◆ Objective
Locate every line in the data below that contains the string "part", and copy each one out in full.
[Start Input]
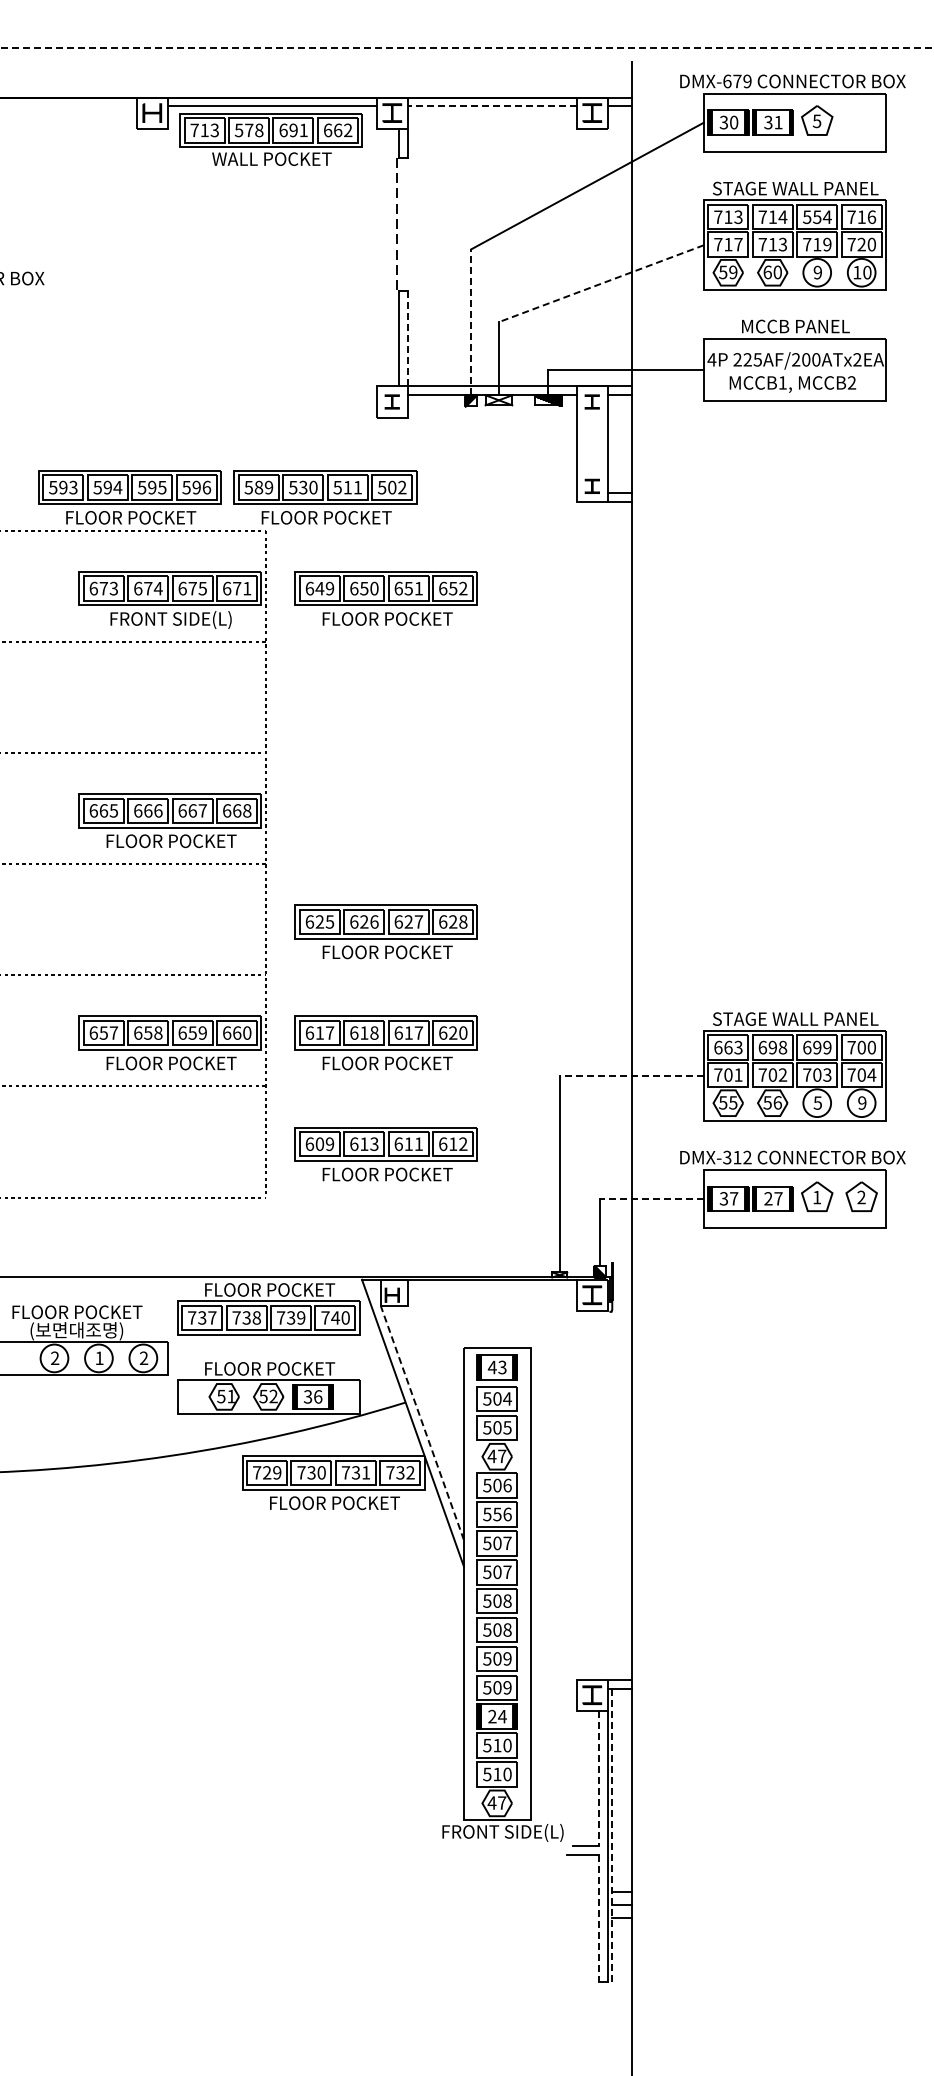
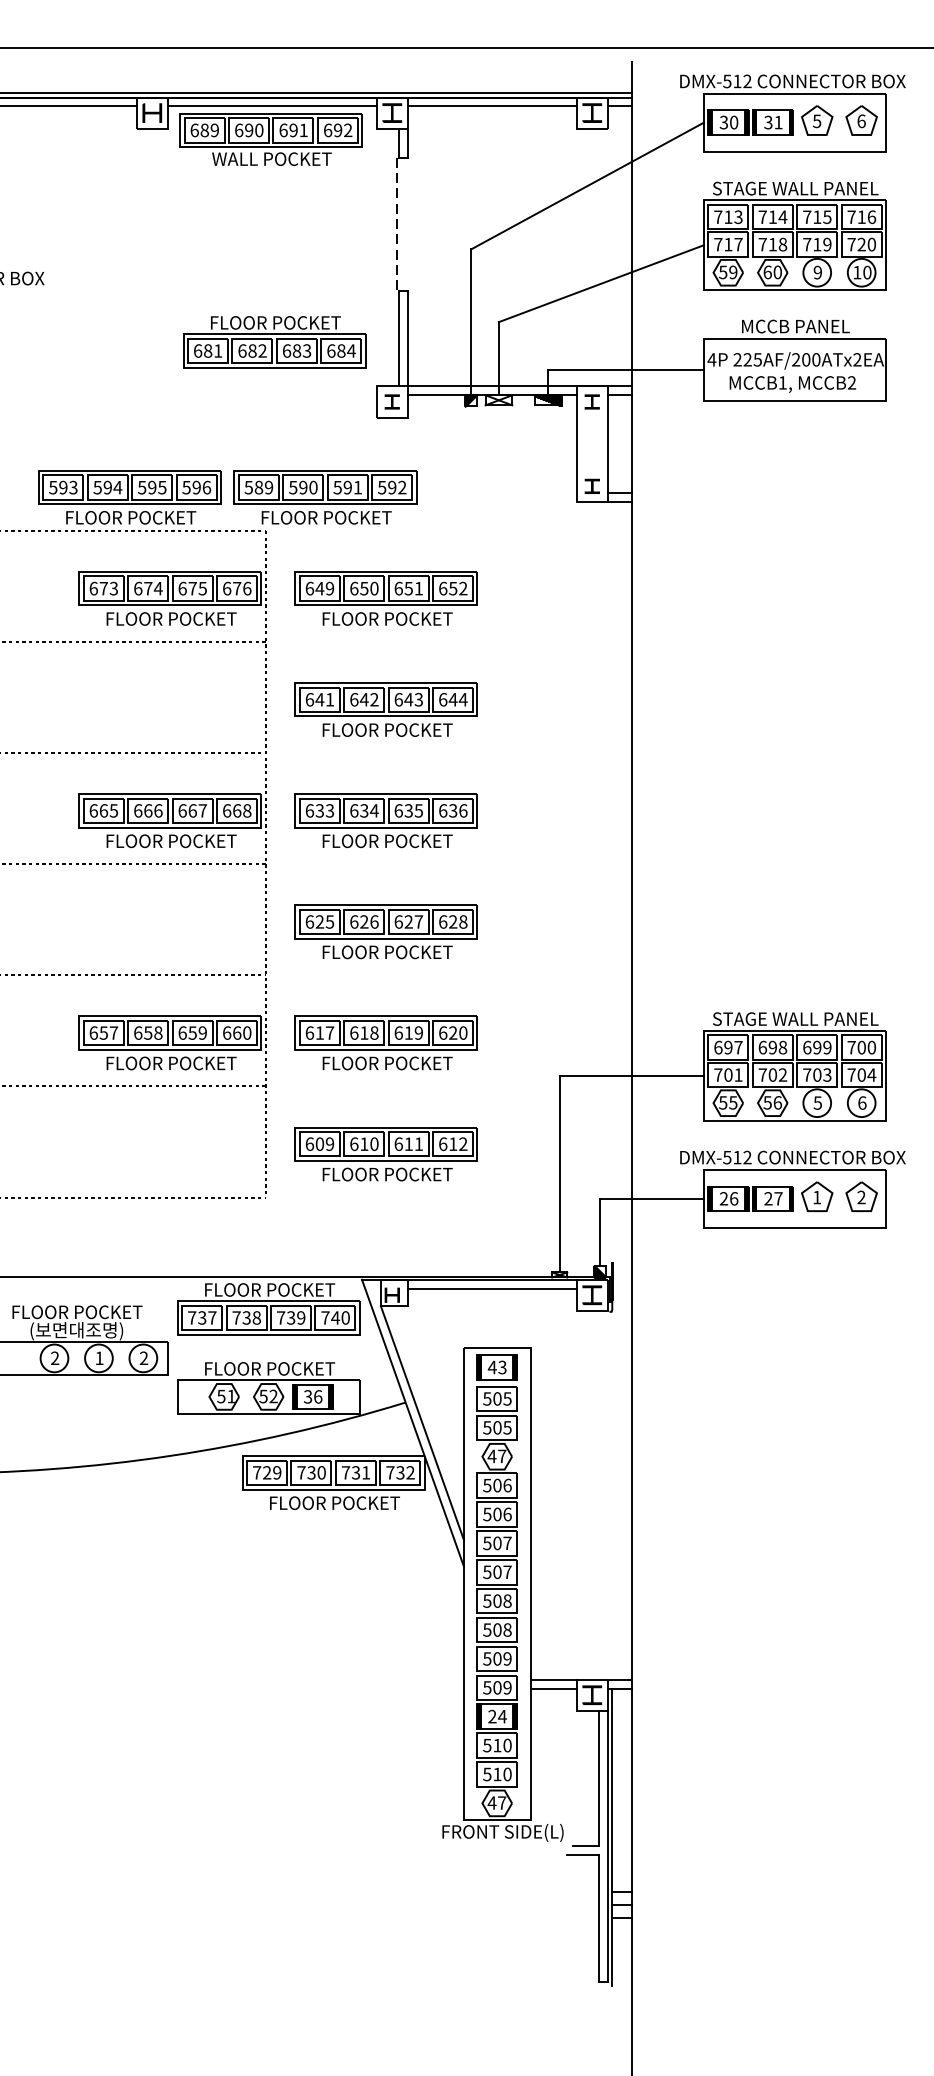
line at (466, 47): dashed -> solid
text at (737, 81): DMX-679 -> DMX-512
line at (316, 93): none -> present
line at (69, 106): none -> present
line at (491, 106): dashed -> solid
part at (861, 120): none -> present
text at (204, 130): 713 -> 689
text at (248, 130): 578 -> 690
text at (338, 130): 662 -> 692
text at (817, 217): 554 -> 715
text at (782, 244): 713 -> 718
line at (600, 283): dashed -> solid
line at (471, 322): dashed -> solid
line at (407, 338): dashed -> solid
part at (274, 342): none -> present
text at (303, 487): 530 -> 590
text at (347, 487): 511 -> 591
text at (392, 487): 502 -> 592
text at (247, 588): 671 -> 676
text at (171, 619): FRONT SIDE(L) -> FLOOR POCKET
part at (385, 709): none -> present
part at (385, 820): none -> present
text at (418, 1032): 617 -> 619
text at (733, 1047): 663 -> 697
line at (631, 1075): dashed -> solid
text at (862, 1102): 9 -> 6
text at (374, 1143): 613 -> 610
text at (727, 1156): DMX-312 -> DMX-512
line at (651, 1198): dashed -> solid
text at (728, 1198): 37 -> 26
line at (491, 1288): none -> present
text at (507, 1398): 504 -> 505
line at (422, 1423): dashed -> solid
text at (497, 1514): 556 -> 506
line at (553, 1679): none -> present
line at (553, 1688): none -> present
line at (598, 1778): dashed -> solid
line at (612, 1837): dashed -> solid
line at (598, 1919): dashed -> solid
[End Input]
◆ Exercise answer
part at (861, 120): none -> present
part at (274, 342): none -> present
part at (385, 709): none -> present
part at (385, 820): none -> present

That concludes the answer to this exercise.